**RECORDS FOR THE TASK**
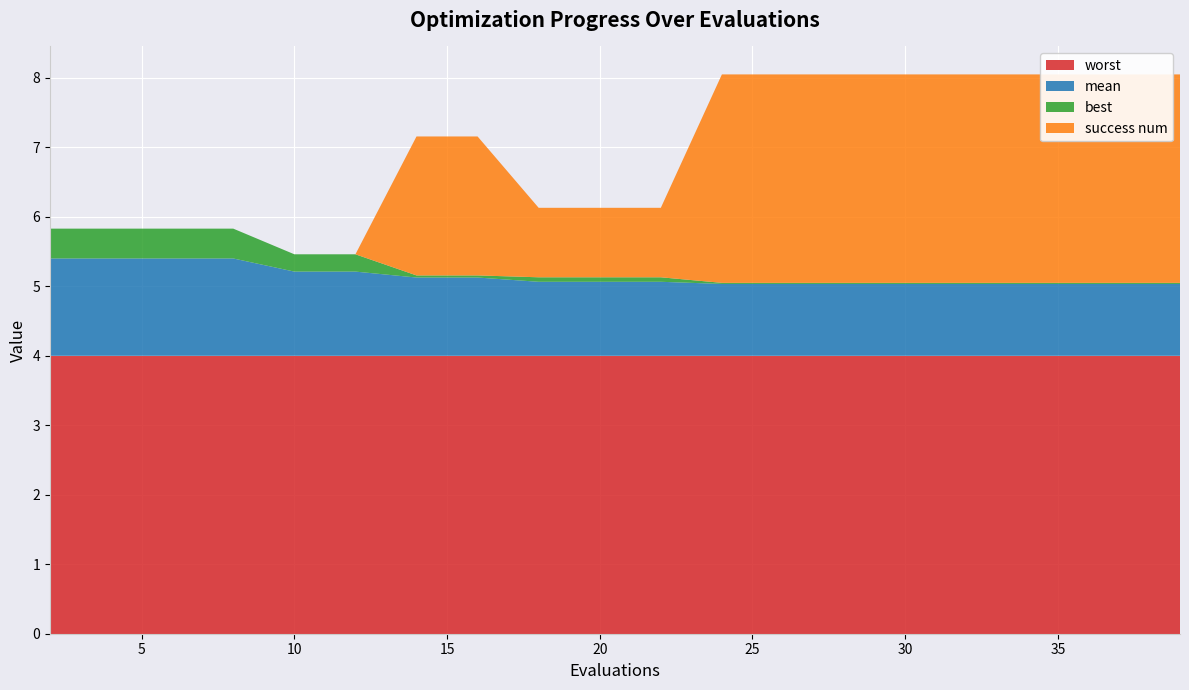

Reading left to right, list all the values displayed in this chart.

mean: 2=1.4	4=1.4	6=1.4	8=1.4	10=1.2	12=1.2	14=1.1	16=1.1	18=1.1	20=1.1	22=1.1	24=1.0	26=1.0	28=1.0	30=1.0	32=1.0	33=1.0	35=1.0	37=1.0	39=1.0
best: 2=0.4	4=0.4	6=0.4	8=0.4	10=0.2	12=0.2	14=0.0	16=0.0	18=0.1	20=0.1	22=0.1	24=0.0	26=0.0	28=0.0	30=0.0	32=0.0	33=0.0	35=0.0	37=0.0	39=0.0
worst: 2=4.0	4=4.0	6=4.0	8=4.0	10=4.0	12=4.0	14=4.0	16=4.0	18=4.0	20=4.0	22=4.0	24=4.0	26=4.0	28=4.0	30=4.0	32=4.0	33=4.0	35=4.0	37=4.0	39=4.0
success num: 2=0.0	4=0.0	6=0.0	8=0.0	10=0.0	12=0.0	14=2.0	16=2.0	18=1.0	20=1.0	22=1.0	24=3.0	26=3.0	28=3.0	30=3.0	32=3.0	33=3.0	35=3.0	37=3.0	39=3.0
==
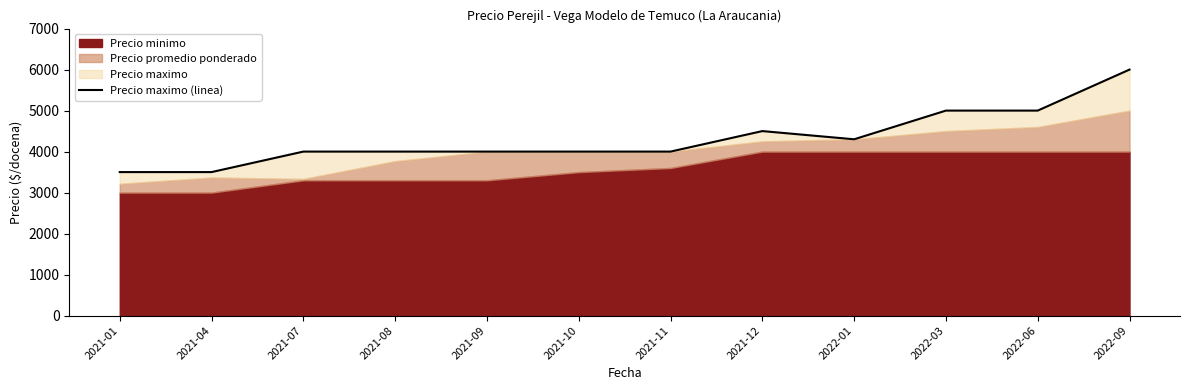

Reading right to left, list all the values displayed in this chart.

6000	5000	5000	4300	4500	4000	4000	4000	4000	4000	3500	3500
* * *
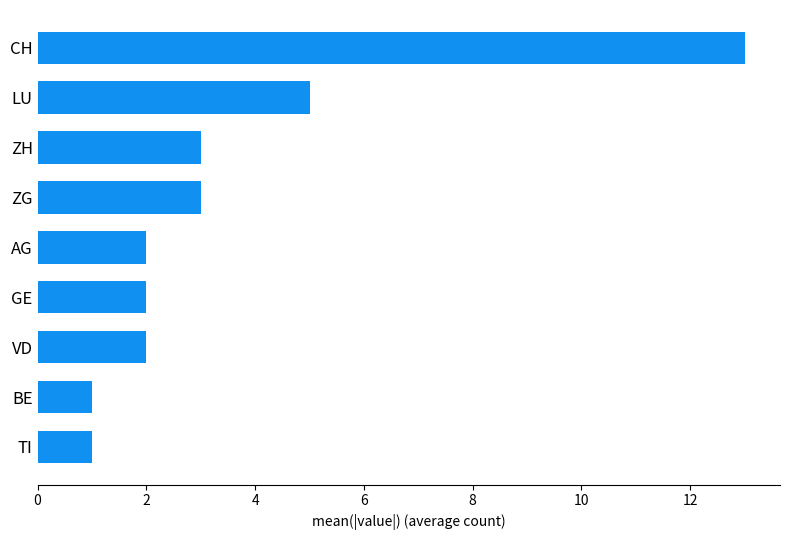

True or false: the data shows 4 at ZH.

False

**THE TASK**
Find every line in the records above that contains the word "Reading", and copy each of those lines in full.

**YOUR SOLUTION**
Reading left to right, list all the values displayed in this chart.
Reading right to left, list all the values displayed in this chart.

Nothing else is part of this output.